Winger said there are worries at every Olympics. She remembers being told which high-crime areas in Beijing to avoid and to use caution when wearing Team USA gear.
“Our job is to compete and the (United States Olympic Committee’s) job is to look after us,” she said. “I fully trust in the USOC to do that.”
The other shadow hanging over track and field is doping, which has led to Russian athletes being banned from the Rio Games.
Winger said she isn’t frustrated that doping has hogged the spotlight ahead of the Olympics.
“I think it’s good that something gets done and that action is being taken to get cheaters out of our sport,” she said.

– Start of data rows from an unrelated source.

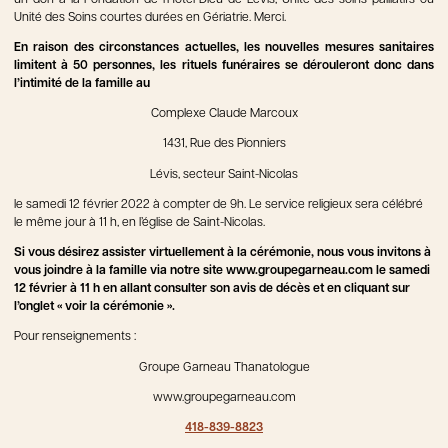
Unité des Soins courtes durées en Gériatrie. Merci.
En raison des circonstances actuelles, les nouvelles mesures sanitaires
limitent à 50 personnes, les rituels funéraires se dérouleront donc dans
l’intimité de la famille au
Complexe Claude Marcoux
1431, Rue des Pionniers
Lévis, secteur Saint-Nicolas
le samedi 12 février 2022 à compter de 9h. Le service religieux sera célébré
le même jour à 11 h, en l’église de Saint-Nicolas.
Si vous désirez assister virtuellement à la cérémonie, nous vous invitons à
vous joindre à la famille via notre site www.groupegarneau.com le samedi
12 février à 11 h en allant consulter son avis de décès et en cliquant sur
l’onglet « voir la cérémonie ».
Pour renseignements :
Groupe Garneau Thanatologue
www.groupegarneau.com
418-839-8823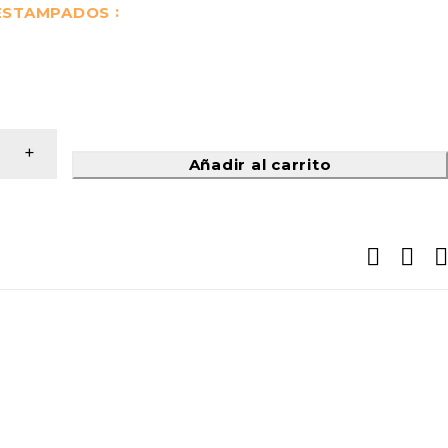
 ESTAMPADOS
Añadir al carrito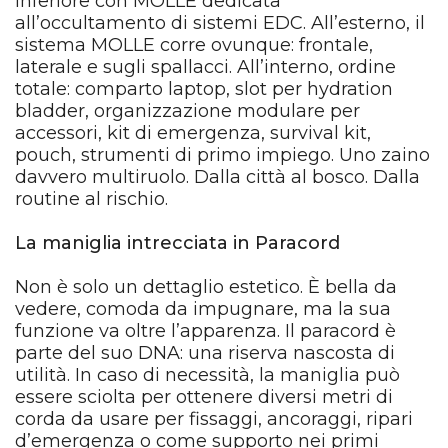
inferiore con MOLLE dedicata
all’occultamento di sistemi EDC. All’esterno, il
sistema MOLLE corre ovunque: frontale,
laterale e sugli spallacci. All’interno, ordine
totale: comparto laptop, slot per hydration
bladder, organizzazione modulare per
accessori, kit di emergenza, survival kit,
pouch, strumenti di primo impiego. Uno zaino
davvero multiruolo. Dalla città al bosco. Dalla
routine al rischio.
La maniglia intrecciata in Paracord
Non è solo un dettaglio estetico. È bella da
vedere, comoda da impugnare, ma la sua
funzione va oltre l’apparenza. Il paracord è
parte del suo DNA: una riserva nascosta di
utilità. In caso di necessità, la maniglia può
essere sciolta per ottenere diversi metri di
corda da usare per fissaggi, ancoraggi, ripari
d’emergenza o come supporto nei primi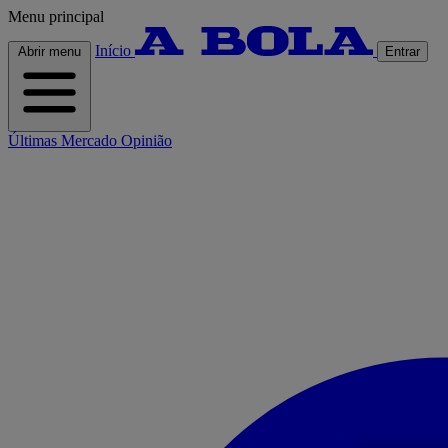
Menu principal
Início
Abrir menu
Entrar
Últimas
Mercado
Opinião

Efraimson to compete in 1,500 meters
Camas runner Alexa Efraimson will compete in the 1,500 meters at the Olympic Trials.
The national Junior record holder in the 1,500, Efraimson won her second U.S. junior title in that event last weekend.
The University of Portland freshman, who runs professionally for Nike, has a personal best of 4 minutes, 3.39 seconds set in May 2015 at the Prefontaine Classic.
Only three runners in the field, Shannon Rowbury, Jennifer Simpson and Sarah Brown, have faster qualifying marks.
In Eugene, the first round of the women’s 1,500 will be July 7 with the semifinals the following day. The finals will be July 10 with the top three going to Rio.
Efraimson has qualified for the IAAF U20 World Championships July 19-24 in Bydgoszcz, Poland.